D’accord, pas d’accords. Brève revue de l’année 2025

Qu’on aime ou qu’on n’aime pas, force est de constater que les principaux événements politiques ou économiques de l’année qui s’achève ont été plus ou moins influencés par le locataire de la Maison Blanche, dont, en passant, il remanie partiellement…

Qu’on aime ou qu’on n’aime pas, force est de constater que les principaux événements politiques ou économiques de l’année qui s’achève ont été plus ou moins influencés par le locataire de la Maison Blanche, dont, en passant, il remanie partiellement l’architecture historique ; tout un signe !

Sa persistance à vouloir se mêler de tout et de rien, dans son pays d’abord ainsi qu’à l’étranger, a produit au niveau mondial une sorte de brouillard opaque à force de directives et de revirements, parfois en quelques jours, même quelques heures d’intervalle, ce qui contribue à déstabiliser la trame politique mondiale, avec des alliances qui se font et se défont. Traumatisé par ces outrecuidances, le monde abasourdi réagit avec retard et mollesse, surtout en Extrême-Orient, chamboulé par des tarifs douaniers en dents de scie.

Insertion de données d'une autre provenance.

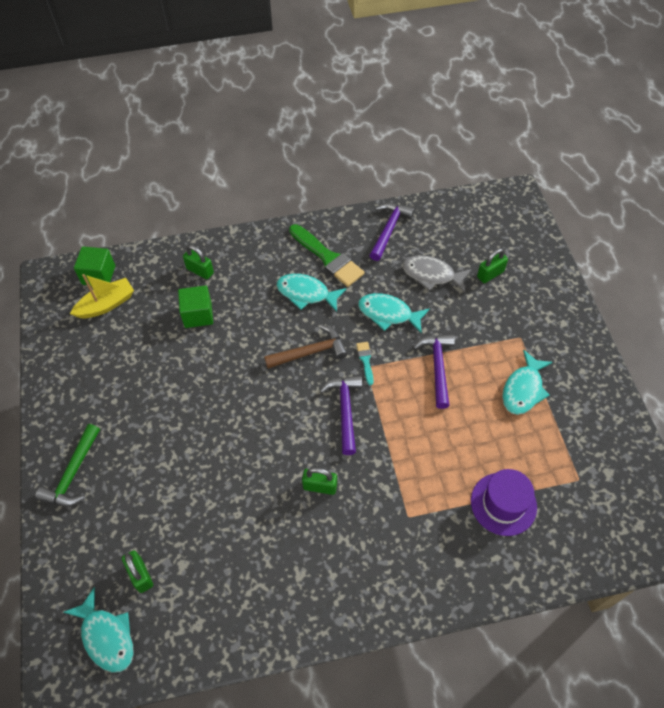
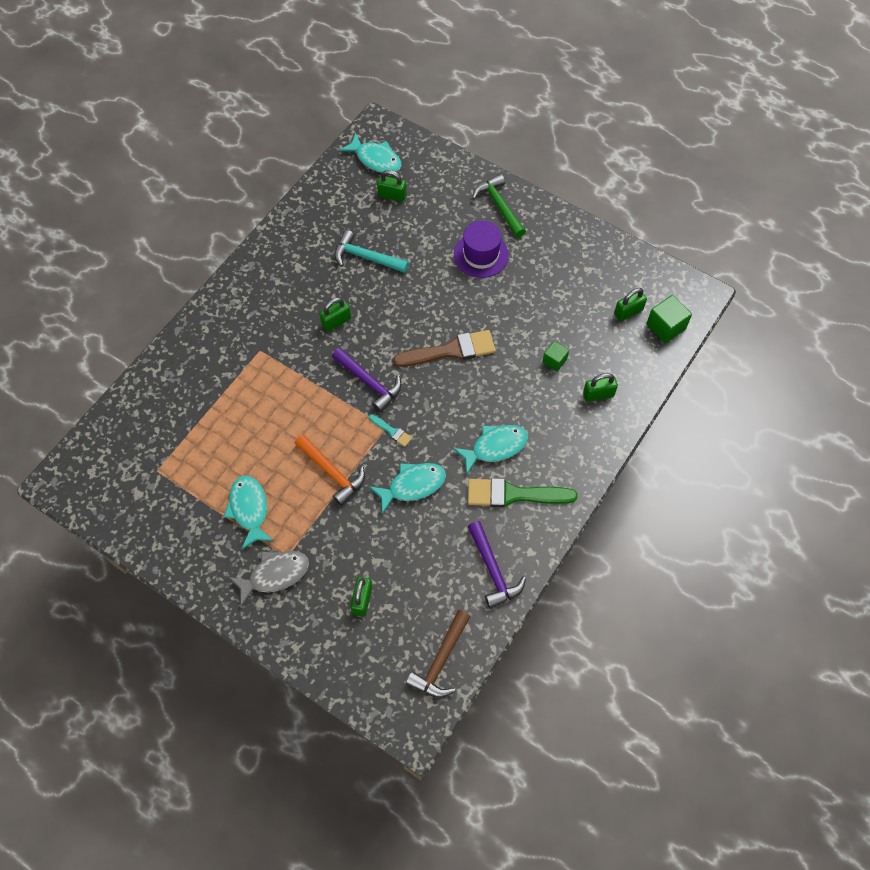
camera: 135 degrees right, 5 degrees up
turquoise fish [63,587,134,673] -> turquoise fish turned 150 degrees counterclockwise [339,133,402,173]
yellow boat [70,274,134,318] -> green padlock [614,288,647,321]
green cube [178,285,213,328] -> green cube [542,341,569,371], size x0.63
brown hammer [264,325,348,369] -> brown hammer moved to [406,610,470,698]
grey fish [402,256,472,292] -> grey fish moved to [229,551,309,606]
purple hammer [413,334,455,409] -> orange hammer [295,434,365,506]
purple hat [471,469,537,536] -> purple hat moved to [454,221,509,278]
none -> turquoise hammer [335,230,409,273]
none -> brown brush [393,330,496,367]

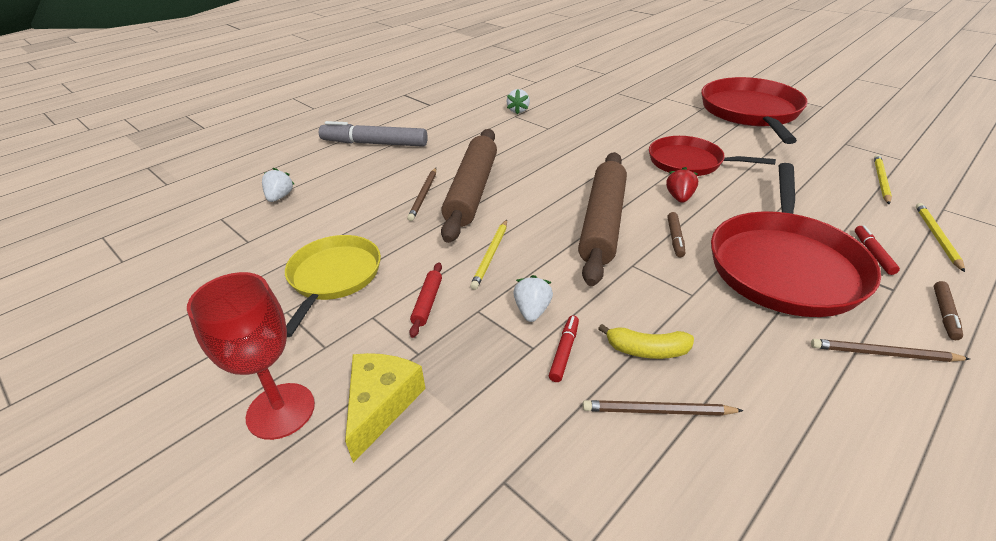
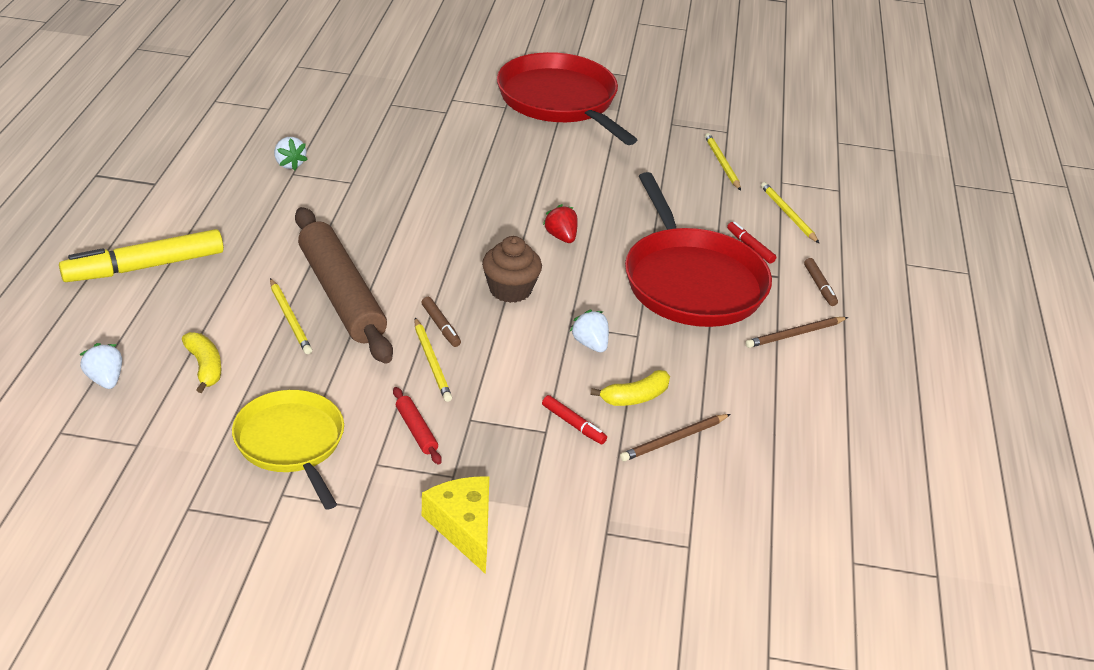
camera: 40 degrees left, 0 degrees up
red goblet [187,272,315,440] -> none
grey marker [319,121,428,147] -> yellow marker [59,229,224,282]
brown pencil [407,168,436,221] -> yellow pencil [270,278,312,354]
white strawberry [513,275,553,322] -> white strawberry moved to [570,310,609,352]
red marker [549,315,579,382] -> red marker turned 150 degrees clockwise [542,395,607,444]
brown rolling pin [578,152,627,286] -> brown cupcake [482,236,542,303]
red pan [649,136,776,176] -> none
brown marker [667,212,685,257] -> brown marker moved to [421,297,461,347]
none -> yellow banana [182,332,221,393]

Le discours interminable à l’ONU en septembre dernier a sidéré tant les représentants diplomatiques présents que les commentateurs, en raison du ton agressif, voire apocalyptique, insistant sur les formules choc destinées à galvaniser sa base électorale quitte à courir le risque d’affaiblir la crédibilité des Etats-Unis au sein des institutions multilatérales.

Au plan mondial, l’attention générale s’est portée sur les problèmes de sécurité et de défense collective avec, comme conséquence, une envolée des ténors du secteur, dont Leonardo, Rheinmetall ou Safran pour n’en citer qu’une poignée, le mouvement se renforçant en raison d’un phénomène nouveau, le survol de drones au-dessus de la Roumanie, de la Pologne et même des aéroports danois et allemands.

L’essor des stratégies stratégiques (IA etc.) est devenu un enjeu politique global se traduisant par une hausse déraisonnable des actions concernées, puisqu’on estime qu’elles ont contribué à près des trois quarts de la progression de l’indice S&P500, à 80% de l’augmentation des profits, tout en n’offrant que des dividendes symboliques.

Les questions de sécurité, de l’intégration sans trop de heurts de l’Intelligence artificielle et de la popularisation des médicaments visant l’amaigrissement (ne pas oublier Sandoz) ont marqué 2025 et perdureront l’année prochaine qui nécessitera une vigilance accrue dans tous les domaines.

Le monde a changé en quelques mois : les échiquiers ont été renversés, les jeux de cartes ont volé dans tous les sens, des traités ont été bafoués et récrits à la va-vite, des lieux géographiques ont vu leur nom modifié etc. L’équilibre international reste fragile d’autant plus que l’économie est sous tension.

Les investisseurs ne s’y sont pas trompés et se sont agrippés à la bonne vieille relique à l’instar de nombreuses banques nationales, soucieuses de se délester davantage du dollar : l’or qui a atteint des sommets inexplorés en s’adjugeant plus de 50% en quelques mois. Cela augure peut-être d’une nouvelle ère où, compte tenu du changement de paradigmes, le désir légitime de préserver son capital passera par le métal (en privilégiant les pièces) et accessoirement les cryptomonnaies, une autre histoire à forger.

En revenant vers des investissements plus conventionnels, nous continuerons de favoriser le secteur alimentaire, qui a beaucoup souffert en 2025 mais qui se reprend, l’industrie pharmaceutique, en privilégiant les génériques, le luxe, qui retrouve des couleurs et enfin un nouveau venu, l’armement, qui risque de tenir la cote pour de nombreuses années, comme déjà mentionné en préambule.